FWIW, if you live in San Francisco it is common for your ride to be $10-12. With the recent Uber Pool promos it was $5 (or now $7). So at least in one market, there are many cheap rides being taken.
That said, in-app advertising is not the kind of premium/magical experience that has so far defined the Uber brand. That clash of clans banner looks downright painful. I don't expect ads any time soon; it's more the kind of move I'd expect once they're done being a growth business and shift gears into cash extraction. Years off at the soonest.
Personally, I've taken rides for $45 split 4 ways, but more often than not it's $5-7/per trip for two. I'm no power user, but also probably wouldn't call a cab in those situations either.
No, engagement metrics are certainly down because total number of ads are way up while the number of eyeballs watching them aren't increasing nearly as quickly. But it's actually really hard to measure engagement with digital ads since the vast majority of digital ads are display ads.
Furthermore, there's no real metric that can determine whether or not a user even looked at an ad: yes, the ad was loaded by the user's browser, but the user may not have scrolled down the page far enough to actually see the ad, or if they simply scrolled past it without actually looking at it. Because there is no good way to measure engagement, advertisers tend to create ads that promote being noticed over user engagement. Publishers have reacted by loading ads in different ways (e.g. multiple page articles, progressive page loading, etc.) to support higher ad rates on premium content.

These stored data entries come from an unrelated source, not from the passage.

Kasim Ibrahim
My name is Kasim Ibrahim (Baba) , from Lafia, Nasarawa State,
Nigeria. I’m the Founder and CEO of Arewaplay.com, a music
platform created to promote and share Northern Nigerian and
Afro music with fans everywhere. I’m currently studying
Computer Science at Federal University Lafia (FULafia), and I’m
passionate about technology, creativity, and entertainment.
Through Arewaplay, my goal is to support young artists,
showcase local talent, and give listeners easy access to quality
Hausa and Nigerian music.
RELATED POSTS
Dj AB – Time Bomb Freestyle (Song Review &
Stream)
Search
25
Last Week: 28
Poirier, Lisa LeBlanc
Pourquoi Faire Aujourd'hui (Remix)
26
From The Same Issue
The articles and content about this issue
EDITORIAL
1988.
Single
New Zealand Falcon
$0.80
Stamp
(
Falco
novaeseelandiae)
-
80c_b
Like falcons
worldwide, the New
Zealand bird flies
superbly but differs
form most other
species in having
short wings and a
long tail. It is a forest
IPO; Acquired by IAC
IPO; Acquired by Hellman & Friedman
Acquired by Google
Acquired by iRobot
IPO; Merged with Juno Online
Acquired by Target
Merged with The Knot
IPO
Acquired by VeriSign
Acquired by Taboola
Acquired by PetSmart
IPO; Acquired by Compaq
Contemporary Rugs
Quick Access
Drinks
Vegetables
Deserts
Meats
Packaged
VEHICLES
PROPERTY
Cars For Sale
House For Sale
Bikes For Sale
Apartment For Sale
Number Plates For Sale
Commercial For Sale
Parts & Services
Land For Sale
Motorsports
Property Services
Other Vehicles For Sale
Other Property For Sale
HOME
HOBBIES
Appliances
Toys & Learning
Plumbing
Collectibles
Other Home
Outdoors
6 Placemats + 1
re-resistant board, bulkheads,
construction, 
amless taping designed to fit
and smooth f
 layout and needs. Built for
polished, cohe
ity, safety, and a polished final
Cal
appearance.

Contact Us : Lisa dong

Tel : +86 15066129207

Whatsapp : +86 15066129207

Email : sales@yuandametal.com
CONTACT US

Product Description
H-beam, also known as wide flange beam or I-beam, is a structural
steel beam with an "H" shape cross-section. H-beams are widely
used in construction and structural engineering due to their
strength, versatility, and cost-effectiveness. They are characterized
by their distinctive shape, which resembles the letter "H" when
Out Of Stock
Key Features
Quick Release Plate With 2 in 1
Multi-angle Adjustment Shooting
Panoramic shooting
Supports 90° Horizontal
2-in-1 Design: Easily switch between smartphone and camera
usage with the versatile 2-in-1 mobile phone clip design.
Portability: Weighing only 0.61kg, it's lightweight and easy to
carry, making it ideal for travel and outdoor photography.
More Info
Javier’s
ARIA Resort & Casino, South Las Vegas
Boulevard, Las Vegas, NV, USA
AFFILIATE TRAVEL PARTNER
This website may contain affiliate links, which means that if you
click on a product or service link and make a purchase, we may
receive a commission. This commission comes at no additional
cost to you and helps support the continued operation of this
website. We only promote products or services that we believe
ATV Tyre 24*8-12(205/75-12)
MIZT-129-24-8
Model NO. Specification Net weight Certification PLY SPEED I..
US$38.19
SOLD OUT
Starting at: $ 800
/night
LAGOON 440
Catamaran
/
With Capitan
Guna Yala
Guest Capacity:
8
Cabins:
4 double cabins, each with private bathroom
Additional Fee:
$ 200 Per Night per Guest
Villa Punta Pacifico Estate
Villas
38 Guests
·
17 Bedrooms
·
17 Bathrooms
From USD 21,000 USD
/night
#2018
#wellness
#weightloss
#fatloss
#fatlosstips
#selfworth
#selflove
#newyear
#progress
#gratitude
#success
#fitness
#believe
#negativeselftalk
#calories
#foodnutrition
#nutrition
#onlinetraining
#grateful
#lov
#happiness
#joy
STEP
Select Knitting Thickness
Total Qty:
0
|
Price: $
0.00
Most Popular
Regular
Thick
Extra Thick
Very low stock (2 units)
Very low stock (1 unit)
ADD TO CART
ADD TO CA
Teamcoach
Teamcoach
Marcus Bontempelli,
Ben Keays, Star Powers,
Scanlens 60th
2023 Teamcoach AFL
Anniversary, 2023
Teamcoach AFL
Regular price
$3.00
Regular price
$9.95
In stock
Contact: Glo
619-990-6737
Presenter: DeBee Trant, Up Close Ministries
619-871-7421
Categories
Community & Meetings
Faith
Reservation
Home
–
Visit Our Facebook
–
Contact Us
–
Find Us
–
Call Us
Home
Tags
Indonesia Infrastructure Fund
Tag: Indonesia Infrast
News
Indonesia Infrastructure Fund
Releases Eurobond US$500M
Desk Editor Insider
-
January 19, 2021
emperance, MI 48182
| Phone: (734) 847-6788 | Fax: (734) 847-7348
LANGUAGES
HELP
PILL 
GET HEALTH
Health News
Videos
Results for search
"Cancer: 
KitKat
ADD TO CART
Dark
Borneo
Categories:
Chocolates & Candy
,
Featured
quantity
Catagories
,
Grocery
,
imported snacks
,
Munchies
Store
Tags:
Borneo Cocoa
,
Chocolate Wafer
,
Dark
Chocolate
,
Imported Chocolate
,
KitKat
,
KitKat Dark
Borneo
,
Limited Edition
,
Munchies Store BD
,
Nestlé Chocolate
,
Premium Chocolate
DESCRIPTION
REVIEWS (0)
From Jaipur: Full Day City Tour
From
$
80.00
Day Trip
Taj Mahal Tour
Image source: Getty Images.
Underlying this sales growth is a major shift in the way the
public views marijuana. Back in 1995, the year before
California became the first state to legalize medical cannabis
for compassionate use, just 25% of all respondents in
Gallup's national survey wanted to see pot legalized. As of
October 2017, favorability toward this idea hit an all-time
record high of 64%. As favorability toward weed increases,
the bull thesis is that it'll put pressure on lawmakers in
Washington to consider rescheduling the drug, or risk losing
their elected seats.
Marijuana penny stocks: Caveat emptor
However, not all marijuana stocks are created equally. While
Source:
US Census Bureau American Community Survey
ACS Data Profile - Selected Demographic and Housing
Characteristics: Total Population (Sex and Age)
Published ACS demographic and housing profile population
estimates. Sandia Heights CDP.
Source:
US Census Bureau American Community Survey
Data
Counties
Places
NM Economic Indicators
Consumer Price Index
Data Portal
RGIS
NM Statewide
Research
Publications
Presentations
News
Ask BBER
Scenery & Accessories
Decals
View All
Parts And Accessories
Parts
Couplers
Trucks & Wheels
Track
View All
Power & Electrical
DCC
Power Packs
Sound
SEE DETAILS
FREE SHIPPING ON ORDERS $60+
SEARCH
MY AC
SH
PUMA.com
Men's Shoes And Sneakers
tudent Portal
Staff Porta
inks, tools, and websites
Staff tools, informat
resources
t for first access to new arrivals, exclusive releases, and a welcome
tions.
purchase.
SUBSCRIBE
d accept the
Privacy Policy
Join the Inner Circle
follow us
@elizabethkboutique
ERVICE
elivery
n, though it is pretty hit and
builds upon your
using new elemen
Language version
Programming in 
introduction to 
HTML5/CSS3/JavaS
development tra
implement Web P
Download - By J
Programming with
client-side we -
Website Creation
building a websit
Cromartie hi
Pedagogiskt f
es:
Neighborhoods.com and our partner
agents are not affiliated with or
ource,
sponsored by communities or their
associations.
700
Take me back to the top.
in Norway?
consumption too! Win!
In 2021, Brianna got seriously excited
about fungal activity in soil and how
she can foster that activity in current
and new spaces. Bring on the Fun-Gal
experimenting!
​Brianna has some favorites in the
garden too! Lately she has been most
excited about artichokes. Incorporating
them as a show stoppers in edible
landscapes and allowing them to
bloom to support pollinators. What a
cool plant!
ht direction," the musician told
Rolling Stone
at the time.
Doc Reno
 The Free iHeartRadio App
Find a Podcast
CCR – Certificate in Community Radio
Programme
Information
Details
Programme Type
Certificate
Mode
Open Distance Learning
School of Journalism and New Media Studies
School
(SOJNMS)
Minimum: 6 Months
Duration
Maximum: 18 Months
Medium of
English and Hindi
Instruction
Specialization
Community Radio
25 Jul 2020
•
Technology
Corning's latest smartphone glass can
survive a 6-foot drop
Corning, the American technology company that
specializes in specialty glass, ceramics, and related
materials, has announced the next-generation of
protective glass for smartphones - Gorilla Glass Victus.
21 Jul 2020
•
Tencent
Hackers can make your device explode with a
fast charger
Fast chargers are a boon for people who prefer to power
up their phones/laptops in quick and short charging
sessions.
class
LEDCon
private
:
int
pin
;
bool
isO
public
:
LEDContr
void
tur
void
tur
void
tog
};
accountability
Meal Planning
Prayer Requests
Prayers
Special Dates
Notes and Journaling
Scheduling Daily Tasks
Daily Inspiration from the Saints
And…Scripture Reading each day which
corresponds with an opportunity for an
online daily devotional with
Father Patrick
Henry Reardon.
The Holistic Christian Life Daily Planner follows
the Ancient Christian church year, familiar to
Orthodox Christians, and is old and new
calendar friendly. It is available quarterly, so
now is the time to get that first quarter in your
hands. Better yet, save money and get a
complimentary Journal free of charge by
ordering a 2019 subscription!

There was a recent trend in last few years that showed mobile ads had higher engagement levels, though many in the industry now think that a substantial portion of this is due to "mis-clicks" on mobile ads. The trend is moving away from click-throughs as a measure of engagement as a result of unscrupulous publishers building sites that make it reeeeeally easy to mis-click on an ad. Regardless, measurement is a huge problem in the digital space when it comes to engagement; though the trends relating to engagement on a per-ad basis are almost certainly declining simply due to the increase in quantity of ad inventory and the reduction in transactional friction involved in advertising over the last 10 years.
It's called banner blindness. "Engagement" of ads is dropping like an anchor yet prevalence of ads is skyrocketing. So you could say the mean effectiveness is really dropping because of this.